> _Exercise goal_:
Please copy out every line of text in the records below with no changes, and leave the pictures out of your answer.

##### Given data #####

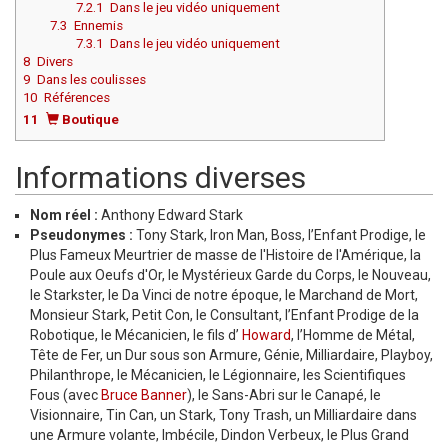
7.2.1
Dans le jeu vidéo uniquement
7.3
Ennemis
7.3.1
Dans le jeu vidéo uniquement
Aller à :
8
Divers
9
Dans les coulisses
10
Références
11
Boutique
Informations diverses
Nom réel :
Anthony Edward Stark
Pseudonymes :
Tony Stark, Iron Man, Boss, l’Enfant Prodige, le
Plus Fameux Meurtrier de masse de l'Histoire de l'Amérique, la
Poule aux Oeufs d'Or, le Mystérieux Garde du Corps, le Nouveau,
le Starkster, le Da Vinci de notre époque, le Marchand de Mort,
Monsieur Stark, Petit Con, le Consultant, l’Enfant Prodige de la
Robotique, le Mécanicien, le fils d’
Howard
, l’Homme de Métal,
Tête de Fer, un Dur sous son Armure, Génie, Milliardaire, Playboy,
Philanthrope, le Mécanicien, le Légionnaire, les Scientifiques
Fous (avec
Bruce Banner
), le Sans-Abri sur le Canapé, le
Visionnaire, Tin Can, un Stark, Tony Trash, un Milliardaire dans
une Armure volante, Imbécile, Dindon Verbeux, le Plus Grand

#####

> _Result for this task_:
7.2.1
Dans le jeu vidéo uniquement
7.3
Ennemis
7.3.1
Dans le jeu vidéo uniquement
Aller à :
8
Divers
9
Dans les coulisses
10
Références
11
Boutique
Informations diverses
Nom réel :
Anthony Edward Stark
Pseudonymes :
Tony Stark, Iron Man, Boss, l’Enfant Prodige, le
Plus Fameux Meurtrier de masse de l'Histoire de l'Amérique, la
Poule aux Oeufs d'Or, le Mystérieux Garde du Corps, le Nouveau,
le Starkster, le Da Vinci de notre époque, le Marchand de Mort,
Monsieur Stark, Petit Con, le Consultant, l’Enfant Prodige de la
Robotique, le Mécanicien, le fils d’
Howard
, l’Homme de Métal,
Tête de Fer, un Dur sous son Armure, Génie, Milliardaire, Playboy,
Philanthrope, le Mécanicien, le Légionnaire, les Scientifiques
Fous (avec
Bruce Banner
), le Sans-Abri sur le Canapé, le
Visionnaire, Tin Can, un Stark, Tony Trash, un Milliardaire dans
une Armure volante, Imbécile, Dindon Verbeux, le Plus Grand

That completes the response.